Bir özre dayanmaksızın farz namazlar hayvan üzerinde kılınmaz. Bu hükümde vitir namazı ile cenaze namazı ve yerde okunmuş olan secde âyetinden dolayı yapılacak tilâvet secdesi ve kazası gereken herhangi bir namaz da aynıdır.

İmam Azam'dan bir rivayete göre, sabah namazının sünneti de bir özür bulunmadıkça hayvan üzerinde kılınamaz.

Yürümekte olan bir araba, yürür halde olan hayvan hükmündedir. Onun için bir zaruret bulunmadıkça yürür halde olan araba üzerinde farz ve vacib namazlar kılınamaz. Yerde duran araba ise, yer üzerindeki bir sedir ve bir taht gibidir, üzerinde herhangi bir namaz kılınabilir.

Yüzüp gitmekte olan bir gemi içinde, bir özür olmaksızın bütün namazlar oturularak kılınabilir. Fakat ayakta kılmak daha faziletlidir. Bu, İmam Azam'a göredir. İki imama göre, baş dönmesi gibi bir özür bulunmadıkça, yürüyen gemi içinde farz namazlar oturularak kılınamaz. Çünkü kıyam (ayakta durmak), bir rükündür, bir özür bulunmadıkça terk edilemez. İmam Azam'a göre ise, gemide baş dönmesi galiptir; galip ise muhakkak hükmündedir.

Deniz kenarında veya ortasında bağlı bulunan bir gemi, eğer çalkalanmamakta ise yer hükmündedir; içinde ayakta olarak namaz kılınabilir. Fakat çalkalanıp durmakta ise, hayvan hükmünde olur; mümkünse içinden çıkıp dışarda namaz kılmak gerekir.

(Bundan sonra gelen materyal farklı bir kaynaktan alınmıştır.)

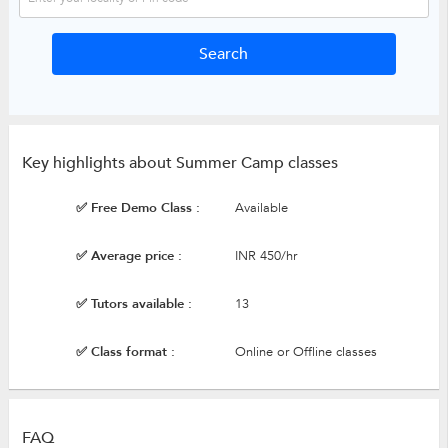
Key highlights about Summer Camp classes
✅ Free Demo Class :
Available
✅ Average price :
INR 450/hr
✅ Tutors available :
13
✅ Class format :
Online or Offline classes
FAQ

Hareket halinde bulunan bir uçak da yürümekte olan bir gemi gibidir; bunun da yürümesi ve durması yolcunun elinde değildir.

Yürümekte olan deve gibi bir hayvanın üzerindeki Mahmil'in iki gözü, hayvanın sırtı hükmündedir. Fakat durmakta olan bir hayvanın üzerindeki Mahmil'in (içinde insan oturan eğerin) iki gözü altına yere dayanmak için bir ağaç dikildiği takdirde, yer üzerindeki sedir, tahta ve minderlik hükmünde olur.

Hayvan üzerinde namaz kılan kimse, rüku ve secdeyi ima ile yapar; secde için rükudan biraz daha fazla eğilir. Hayvan üzerindeki eğer gibi herhangi bir eşya üzerine başını koyarak secde edilmesi mekruhtur.

Sünnet ve müstahab namazlar, bir özür bulunmaksızın oturularak da kılınabilir. Fakat fazilet ayakta kılınmalarındadır. Bunda alimlerin ittifakı vardır. İmam Azam'a göre, yalnız sabah namazının sünneti bundan müstesnadır; özürsüz oturularak kılınmaz. Yukarıda buna işaret edilmişti. Teravih namazını da özürsüz oturarak kılmak caiz ise de, keraheti vardır.

Bir kimsenin ayakta olarak başladığı nafile bir namazı, yorulacak olsa, bir yere dayanarak veya oturarak kılması caizdir. Böyle bir özür bulunmadıkça, bir yere dayanılmasında veya oturulmasında kerahet vardır.

Bir kimse oturarak kılmaya başladığı nafile bir namazı, kalkıp ayakta tamamlayabilir. Bunda ittifak vardır.